Raila’s inability to steal to blame for repeated poll losses

Nasa leader Raila Odinga during press conference at Okoa Kenya offices on September 7, 2017 where he alleged that the Independent Electoral and Boundaries Commission servers servers were logged-in a day before the election date hence manipulating the election results. PHOTO | JEFF ANGOTE | NATION MEDIA GROUP

What you need to know:

  • Foreign media did not notice any violence during the Kenya election and quickly called the losers to order.
  • Murmurs about passwords logging into servers 10,000 times; computer tablets not transmitting results and unofficial polling stations are all part of the rich national folklore and no more.
  • Mr Odinga should just have accepted defeat the first time, since the international media, international observers would have spoken favourably for him to land a global diplomatic post.

You cannot keep on losing elections and blaming it on thieves. Right-thinking individuals must wonder why you never steal elections for your benefit. You cannot be always unlucky, perpetually getting the short end of the stick.

Now, National Super Alliance presidential candidate Raila Odinga says that computers stole his victory in the August 8, 2017 election, and that a malignant Malware was frittering away at his votes and multiplying his opponent’s.

Other than a few people who were mourning Mr Odinga’s self-inflicted misfortunes excessively, this country had concluded the elections peacefully and was moving on swiftly.

Foreign media did not notice any violence during the Kenya election and quickly called the losers to order.

Tourism was looking up, and investors were flocking back. Mr Odinga defied entreaties by two former presidents and an ex-United States secretary of state to concede defeat and instead took his wishcraft to the Supreme Court.

ELECTORAL THEFT

Rumours of electoral theft are not good for the economy. Within hours of the Supreme Court entertaining Mr Odinga’s whining and invalidating the presidential election, Sh130 billion of sweat and tears had been cleaned from the worth of companies listed at the Nairobi Securities Exchange.

If clever people with Harvard degrees can lose money so easily, one shudders to imagine the quantity of wealth rural ignoramuses must have lost when the NSE closed.

Already, the country has needlessly lost Sh50 billion preparing for this year’s elections and before it can begin work to recoup losses, it is being asked to fork out another Sh13 billion on a new election.

Business is not looking good: the Kenya Private Sector Alliance does not want the election held any later than October 17; and anxiety could hospitalise hundreds of thousands of school children sitting national examinations if they are not tested as planned months ago.

NORMAL SERVICE

School life must pause on October 17, when the whole country shall put the nonsense of elections firmly behind it in the full view of its children, before resuming normal service.

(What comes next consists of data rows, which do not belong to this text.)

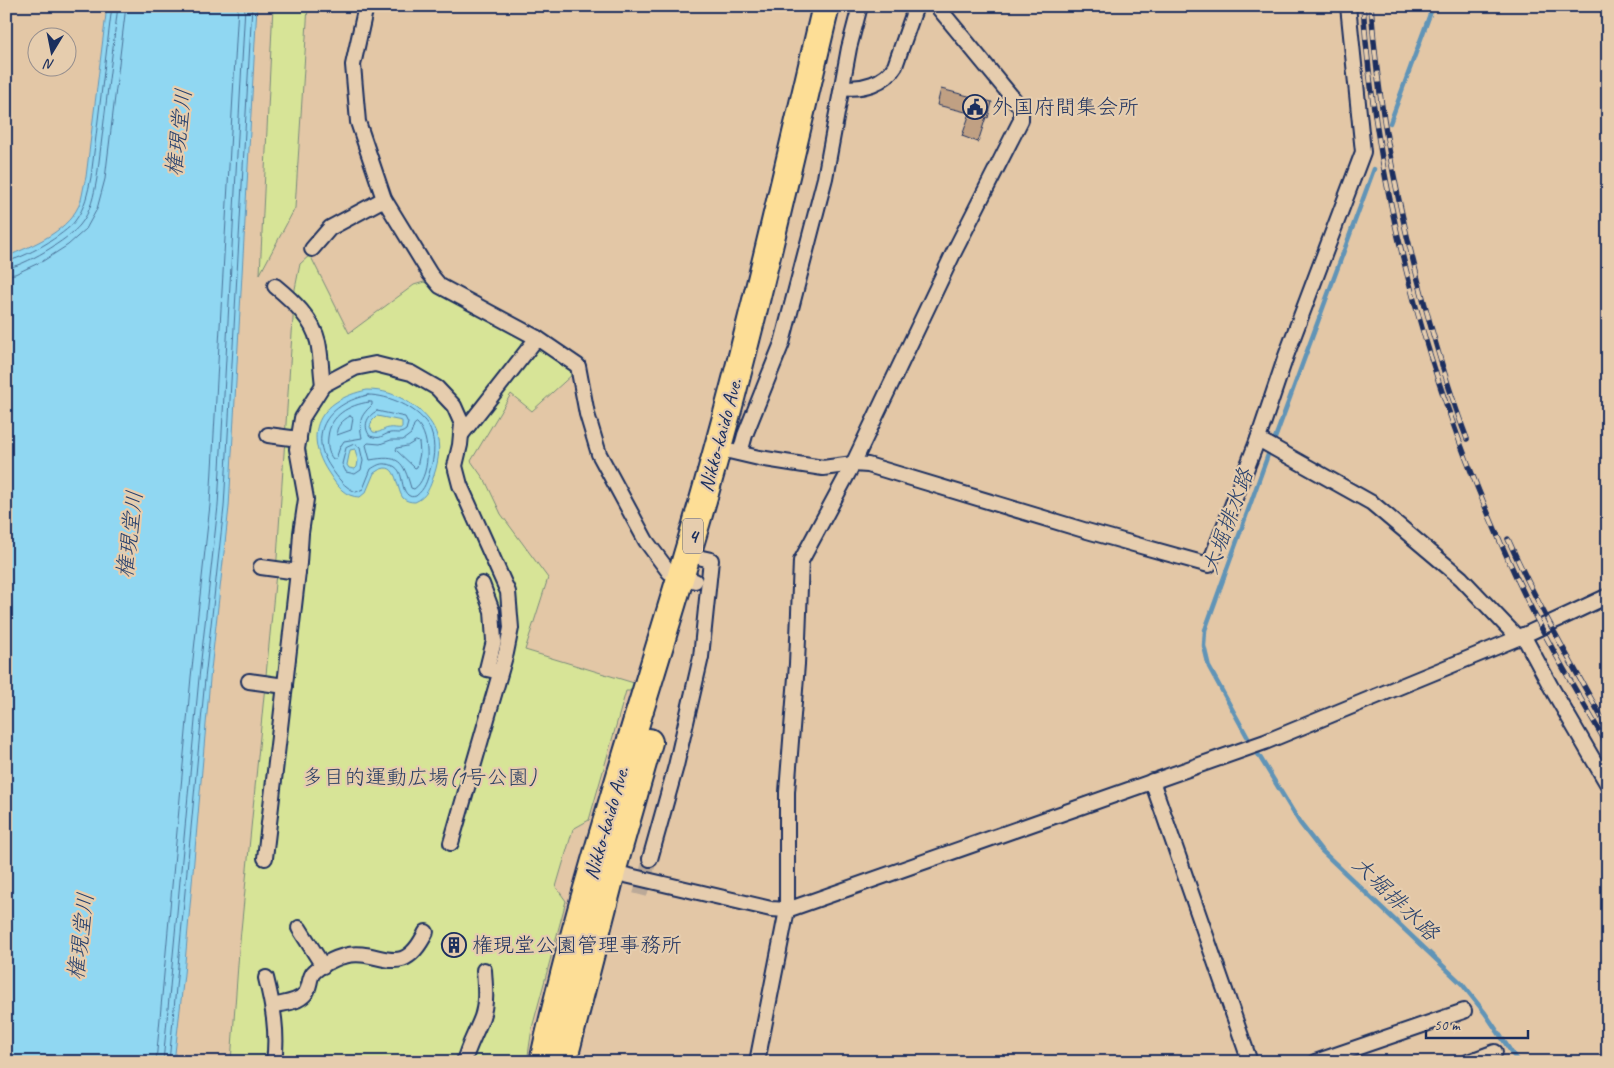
<svg xmlns="http://www.w3.org/2000/svg" width="1614" height="1068" font-family="Caveat,'Klee One',sans-serif">
	<rect width="100%" height="100%" fill="#e3c7a6"/>
	<filter id="ink" filterUnits="userSpaceOnUse"><feTurbulence type="fractalNoise" baseFrequency=".02" numOctaves="2"/><feDisplacementMap in="SourceGraphic" scale="10" xChannelSelector="R" yChannelSelector="G"/><feConvolveMatrix kernelMatrix="1 2 1 2 8 2 1 2 1" color-interpolation-filters="sRGB"/></filter>
	<g filter="url(#ink)">
		<!-- green -->
		<g fill="#d7e497" stroke="#798a7a">
			<polygon points="273,6 308,6 295,208 260,274"/>
			<polygon points="310,255 349,333 414,285 424,282 529,337 571,367 574,373 532,411 511,394 471,461 486,482 501,514 548,578 525,650 634,683 633,691 626,691 589,820 573,829 556,887 566,901 532,1028 527,1062 231,1062 239,951 276,573 295,289 300,264"/>
		</g>
		<!-- water -->
		<g fill="#90d7f2" stroke="#6194b7" fill-rule="evenodd">
			<path d="M 107,6 L 257,6 L 229,507 L 210,679 L 184,974 L 174,1062 L 6,1062 L 6,257 C 33,245 71,231 81,200 C 83,192 84,184 86,177 Z"/>
			<path d="M 367,390 C 383,390 395,394 408,402 C 437,420 445,442 434,475 C 430,487 427,497 415,502 C 410,502 406,501 403,498 C 395,487 398,456 374,473 L 366,492 L 360,497 C 345,497 337,486 330,475 C 301,433 319,400 367,390 ZM 377,416 L 402,421 L 402,428 C 397,429 394,427 389,428 C 382,429 380,434 373,432 L 370,427 L 372,421 ZM 355,449 L 358,461 L 357,467 L 355,469 L 349,468 L 347,465 L 350,450 Z"/>
		</g>
		<g fill="none" stroke-linecap="round" stroke-linejoin="round">
			<!-- shore -->
			<g stroke="#4a7299" stroke-width="1">
				<path d="M 6,261 C 22,260 66,234 75,221 C 85,208 88,192 91,177 L 112,6"/>
				<path d="M 6,268 C 23,267 69,239 80,225 C 91,212 94,194 97,178 L 118,6"/>
				<polyline points="6,275 15,274 43,261 68,245 86,229 97,209 105,179 126,6"/>
				<path d="M 368,395 C 389,395 416,407 428,425 C 436,439 435,456 430,470 C 427,481 425,489 416,496 C 412,497 411,497 408,495 C 398,486 407,466 386,464 C 380,463 376,466 371,469 L 363,489 L 356,492 C 344,487 338,478 331,468 C 306,432 330,403 368,395 Z"/>
				<path d="M 369,402 L 372,402 L 372,405 C 359,417 359,422 362,438 L 344,441 L 340,447 L 336,459 L 333,459 C 328,453 327,445 328,437 C 330,415 349,405 369,402 Z"/>
				<path d="M 377,411 L 405,417 L 408,423 L 406,430 C 400,435 397,432 390,433 C 381,435 382,440 370,436 C 363,427 366,416 377,411 Z"/>
				<path d="M 350,416 L 353,418 L 351,430 L 337,435 C 335,427 343,420 350,416 Z"/>
				<path d="M 417,423 C 432,437 430,479 414,489 L 411,488 C 403,460 399,455 370,460 L 366,445 L 368,443 L 380,444 L 391,440 L 403,440 L 411,434 L 414,425 Z"/>
				<polygon points="416,441 419,442 420,453 417,467 415,468 396,450 397,448 407,446"/>
				<polygon points="355,444 360,448 363,461 361,470 355,474 346,472 342,464 346,448"/>
				<polyline points="156,1062 191,677 210,505 238,6"/>
				<polyline points="163,1062 199,678 218,506 245,6"/>
				<polyline points="169,1062 205,679 224,507 252,6"/>
			</g>
			<!-- stream -->
			<g stroke="#6194b7" stroke-width="4.5">
				<polyline points="1390,123 1433,6"/>
				<polyline points="1274,441 1374,169"/>
				<polyline points="1248,738 1209,667 1204,646 1205,630 1269,452"/>
				<polyline points="1258,754 1300,823 1321,850 1462,984 1485,1013 1518,1062"/>
			</g>
		</g>
		<!-- building -->
		<g fill="#c0a083" stroke="#1b2f5e">
			<polygon points="941,89 992,102 988,118 986,117 978,142 962,136 970,113 937,105"/>
			<polygon points="453,933 466,945 454,957 442,944"/>
		</g>
		<g fill="none" stroke-linecap="round" stroke-linejoin="round">
			<!-- street-tunnel -->
			<polyline stroke="#bba998" stroke-width="14" stroke-dasharray="14 7" stroke-linecap="butt" points="640,895 650,859"/>
			<defs>
				<g id="street">
					<polyline points="366,6 353,65 358,122 384,199 430,274 440,286 537,338 578,366 587,414 599,454 646,541 669,572 695,581"/>
					<path d="M 842,87 C 862,90 885,83 895,66 L 916,6"/>
					<polyline points="312,249 330,228 384,199"/>
					<path d="M 275,286 C 292,300 313,319 318,342 C 321,356 321,371 323,385"/>
					<polyline points="268,435 299,439"/>
					<polyline points="461,435 537,338"/>
					<polyline points="1258,439 1372,503 1461,578 1518,638"/>
					<polyline points="729,451 759,458 823,468 853,464 868,465 1087,531 1209,565 1258,439 1286,356 1363,152 1348,6"/>
					<polyline points="740,453 745,435 782,343 825,178 849,48 860,6"/>
					<polyline points="261,567 298,572"/>
					<polyline points="482,584 492,611 494,641 487,669 500,672"/>
					<polyline points="1523,635 1551,687 1608,785"/>
					<polyline points="249,681 285,686"/>
					<polyline points="1152,781 1250,1062"/>
					<polyline points="265,858 299,563 301,533 306,499 297,449 302,418 323,385 355,368 375,364 411,373 437,388 454,406 462,424 460,445 455,466 460,485 508,592 511,628 506,653 451,843"/>
					<polyline points="650,859 676,766 701,657 711,560 702,558"/>
					<polyline points="608,871 771,909 787,910 1265,742 1518,638 1608,596"/>
					<polyline points="299,928 323,966"/>
					<path d="M 266,978 C 273,1006 278,1033 274,1062"/>
					<path d="M 273,1006 C 283,1003 297,1003 305,994 C 310,988 309,978 313,973 C 319,966 335,958 344,956 C 379,946 401,984 426,932"/>
					<path d="M 464,1062 C 468,1046 476,1033 482,1017 C 487,1002 485,986 484,970"/>
					<polyline points="757,1062 787,910 787,792 797,664 801,561 853,464 953,254 1021,120 1021,108 937,6"/>
					<polyline points="1315,1062 1464,1011"/>
					<polyline points="1468,1062 1495,1052"/>
				</g>
				<g id="highway">
					<path d="M 543,1062 C 586,867 653,678 707,486 C 752,328 788,166 826,6"/>
					<polyline points="563,1062 612,872 649,742"/>
				</g>
			</defs>
			<!-- street casing -->
			<use href="#street" stroke="#1b2f5e" stroke-width="18"/>
			<!-- highway casing -->
			<use href="#highway" stroke="#1b2f5e" stroke-width="30"/>
			<!-- street -->
			<use href="#street" stroke="#e6cdae" stroke-width="14"/>
			<!-- highway -->
			<use href="#highway" stroke="#fdde96" stroke-width="26"/>
			<defs>
				<g id="rail">
					<path d="M 1363,6 C 1377,205 1434,402 1519,583 C 1545,639 1577,692 1608,746"/>
					<path d="M 1371,6 C 1378,109 1398,210 1426,309 C 1438,353 1451,397 1467,439"/>
					<path d="M 1508,539 C 1537,604 1573,666 1608,729"/>
				</g>
			</defs>
			<!-- rail casing -->
			<use href="#rail" stroke="#1b2f5e" stroke-width="5.5"/>
			<!-- rail -->
			<use href="#rail" stroke="#e6cdae" stroke-width="4" stroke-dasharray="11" stroke-linecap="butt"/>
		</g>
	</g>
	<!-- icons -->
	<defs>
		<symbol id="civic-ring" viewBox="-11 -11 22 22"><circle r="9.5" fill="#e6cdae" stroke="#1b2f5e" stroke-width="1.5"/><path d="M-.6-6.5H3V-4.5H.6V-3L4-1V1h2V6H-6V1h2V-1L-.6-3ZM-1.2 2.5V6h2.4V2.5Z" fill="#1b2f5e"/></symbol>
		<symbol id="building-ring" viewBox="-11 -11 22 22"><circle r="9.5" fill="#e6cdae" stroke="#1b2f5e" stroke-width="1.5"/><path d="M-4-6H4V6H1V3H-1V6H-4ZM-2.5-4.3h1.7v1.8h-1.7ZM.8-4.3h1.7v1.8H.8ZM-2.5-1h1.7V.8h-1.7ZM.8-1h1.7V.8H.8Z" fill="#1b2f5e"/></symbol>
	</defs>
	<g fill-rule="evenodd">
		<use href="#civic-ring" x="961" y="93" width="28" height="28"/>
		<use href="#building-ring" x="440" y="931" width="28" height="28"/>
	</g>
	<g text-anchor="middle" stroke-width="4.5" stroke-linejoin="round" paint-order="stroke">
		<!-- shield labels -->
		<rect fill="#e6cdae" stroke="#585e76" stroke-width="1" x="683" y="518.5" width="20" height="35" rx="4"/>
		<g font-size="20" font-weight="bold" fill="#1b2f5e">
			<text x="693" y="543">4</text>
		</g>
		<!-- poi labels -->
		<g font-size="21" fill="#1b2f5e" stroke="#e6cdae" text-anchor="start">
			<text x="992" y="114">外国府間集会所</text>
			<text x="472" y="952">権現堂公園管理事務所</text>
		</g>
		<!-- street labels -->
		<g font-size="21" fill="#1b2f5e" stroke="#e6cdae">
			<text transform="translate(720 435) rotate(-75)" y="7">Nikko-kaido Ave.</text>
			<text transform="translate(606 823) rotate(-74)" y="7">Nikko-kaido Ave.</text>
		</g>
		<!-- park labels -->
		<g font-size="21" fill="#2e4164" stroke="#e6cdae">
			<text x="419" y="784">多目的運動広場(1号公園)</text>
		</g>
		<!-- water labels -->
		<g font-size="22" font-style="italic" fill="#27406d" stroke="#e6cdae">
			<text transform="translate(178 132) rotate(-83)" y="8">権現堂川</text>
			<text transform="translate(1227 521) rotate(-70)" y="8">大堀排水路</text>
			<text transform="translate(129 534) rotate(-83)" y="8">権現堂川</text>
			<text transform="translate(1396 898) rotate(44)" y="8">大堀排水路</text>
			<text transform="translate(80 936) rotate(-83)" y="8">権現堂川</text>
		</g>
	</g>
	<!-- margin -->
	<rect width="1614" height="1068" fill="none" stroke="#e6cdae" stroke-width="25"/>
	<rect x="12" y="12" width="1589" height="1043" fill="none" stroke="#1b2f5e" stroke-width="2" filter="url(#ink)"/>
	<!-- north arrow -->
	<g transform="translate(52 52) rotate(190)"><circle r="24" fill="#e6cdae" stroke="#958e8e"/>
	<path d="M0-4L9 19L0 12L-9 19Z" fill="#1b2f5e"/>
	<text y="-8" font-size="14" font-weight="bold" text-anchor="middle" fill="#1b2f5e">N</text>
	</g>
	<!-- scale -->
	<path d="M1426 1030v8h102v-8" fill="none" stroke="#1b2f5e" stroke-width="2.5"/>
	<text x="1434" y="1030" font-size="15" fill="#1b2f5e" stroke="#e6cdae" stroke-width="4" paint-order="stroke">50 m</text>
</svg>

Anyone who tries to create chaos after the rightful winner is re-declared should not expect any sympathy.

Foreign governments had already sent their congratulations to President-elect Uhuru Kenyatta, aware of the sweet truth: You cannot dislodge a team of world-beating leaders who ran rings around the International Criminal Court when they were outside government.

Mr Odinga’s greatest shortcoming is expecting to win elections by vote count instead of taking lessons from someone like Mr Kenyatta, who has told voters in places as far apart as Makueni and Turkana that the world would not end if they did not elect him, and that he would succeed regardless of their bile and bitterness.

PROPHETIC POWERS

He should have taken the cue that his prophetic powers were in steady decline the moment he trotted out a fairy tale about the hacking of results transmission systems at the Independent Electoral and Boundaries Commission. The 'baddest' hackers work for the IEBC, not against it and the commission has an inbuilt anti-theft system.

Murmurs about passwords logging into servers 10,000 times; computer tablets not transmitting results and unofficial polling stations are all part of the rich national folklore and no more.

No one was going to steal elections, no one did; and that is why the numbers remain unchanged. Mr Odinga should just have accepted defeat the first time, since the international media, international observers would have spoken favourably for him to land a global diplomatic post.

Since the results of the coming election are easy to predict, going by the performance of the various parties in capturing various seats, an advance concession would save time and move this country forward.